**Data for this task**
--- START ---

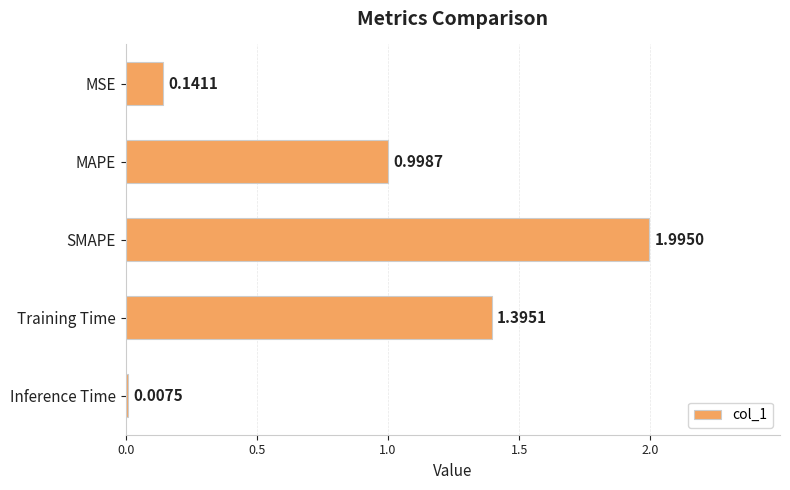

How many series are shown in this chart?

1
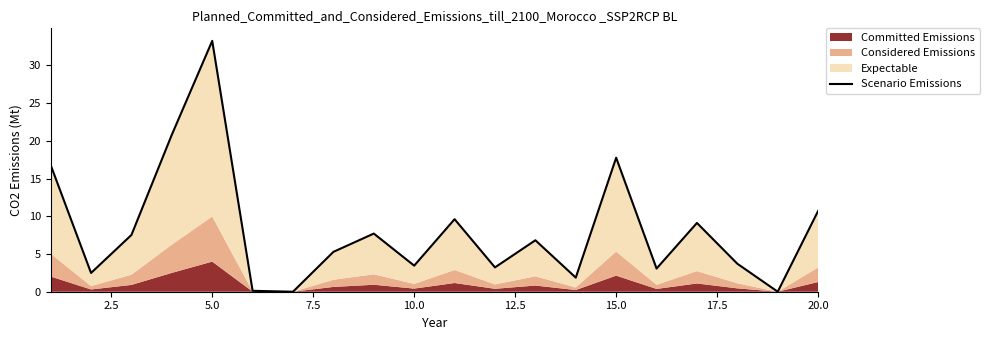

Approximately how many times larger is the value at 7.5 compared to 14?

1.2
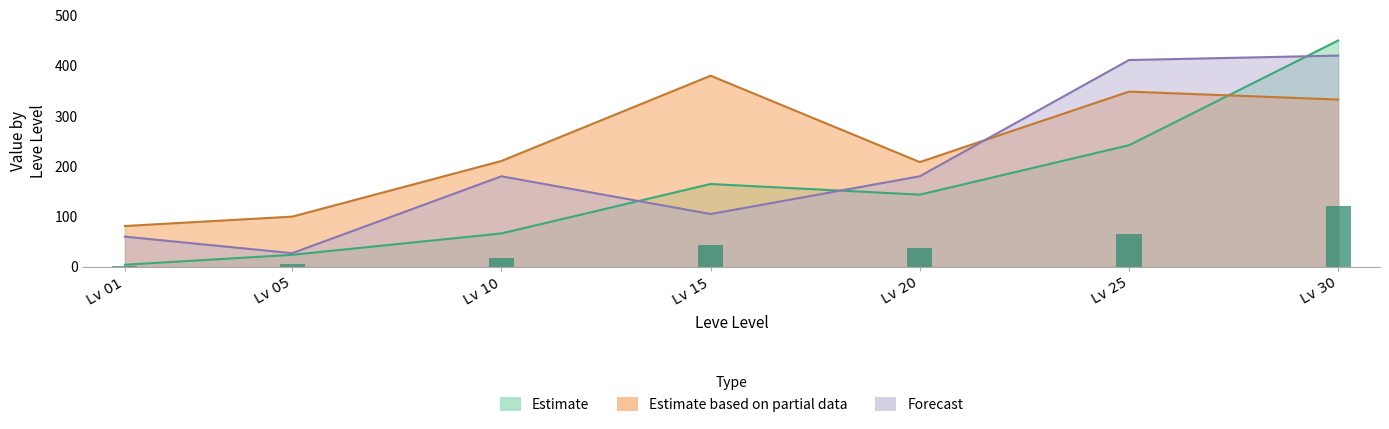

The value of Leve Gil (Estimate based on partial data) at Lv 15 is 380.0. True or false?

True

--- END ---
--- START ---

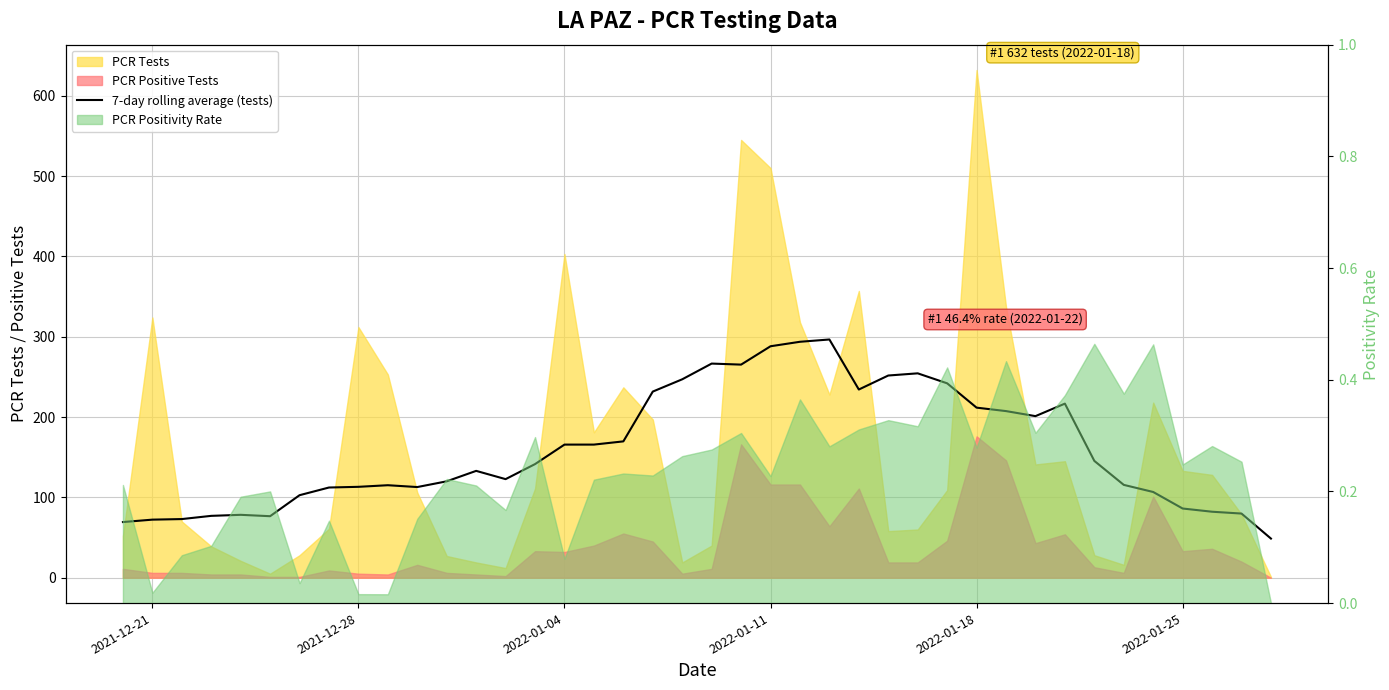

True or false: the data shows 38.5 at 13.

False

--- END ---
--- START ---

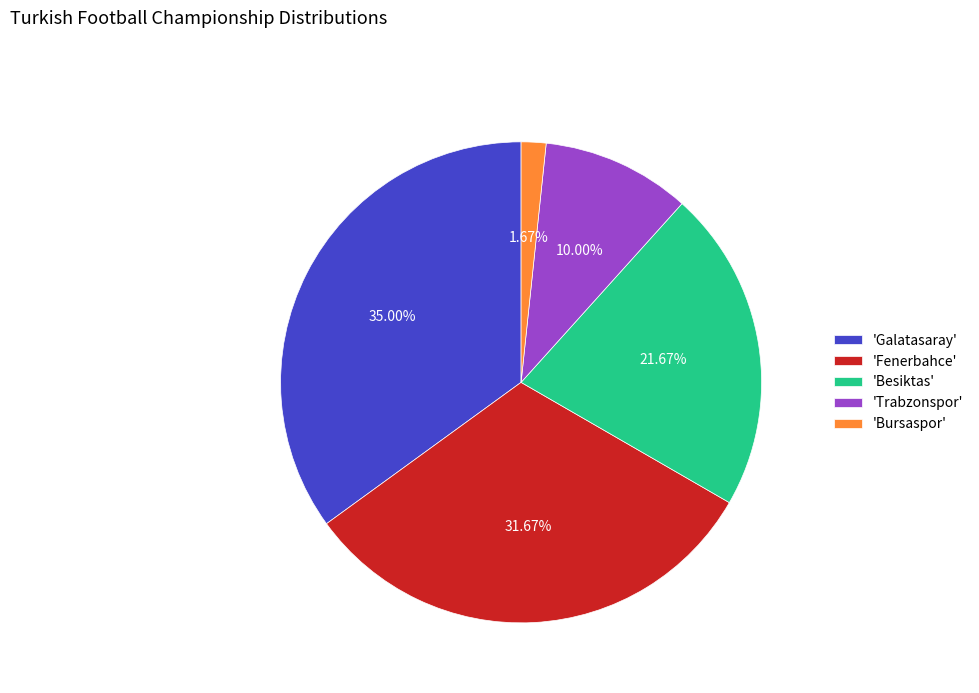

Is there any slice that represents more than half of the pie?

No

--- END ---

**The task**
Rewrite the lines from the one containing "How many series are shown in this chart?" to the one containing "The value of", swapping "chart" for "graph" and keeping everything else the same. Return only those lines, without the pictures.

**Exercise solution**
How many series are shown in this graph?

1

Approximately how many times larger is the value at 7.5 compared to 14?

1.2

The value of Leve Gil (Estimate based on partial data) at Lv 15 is 380.0. True or false?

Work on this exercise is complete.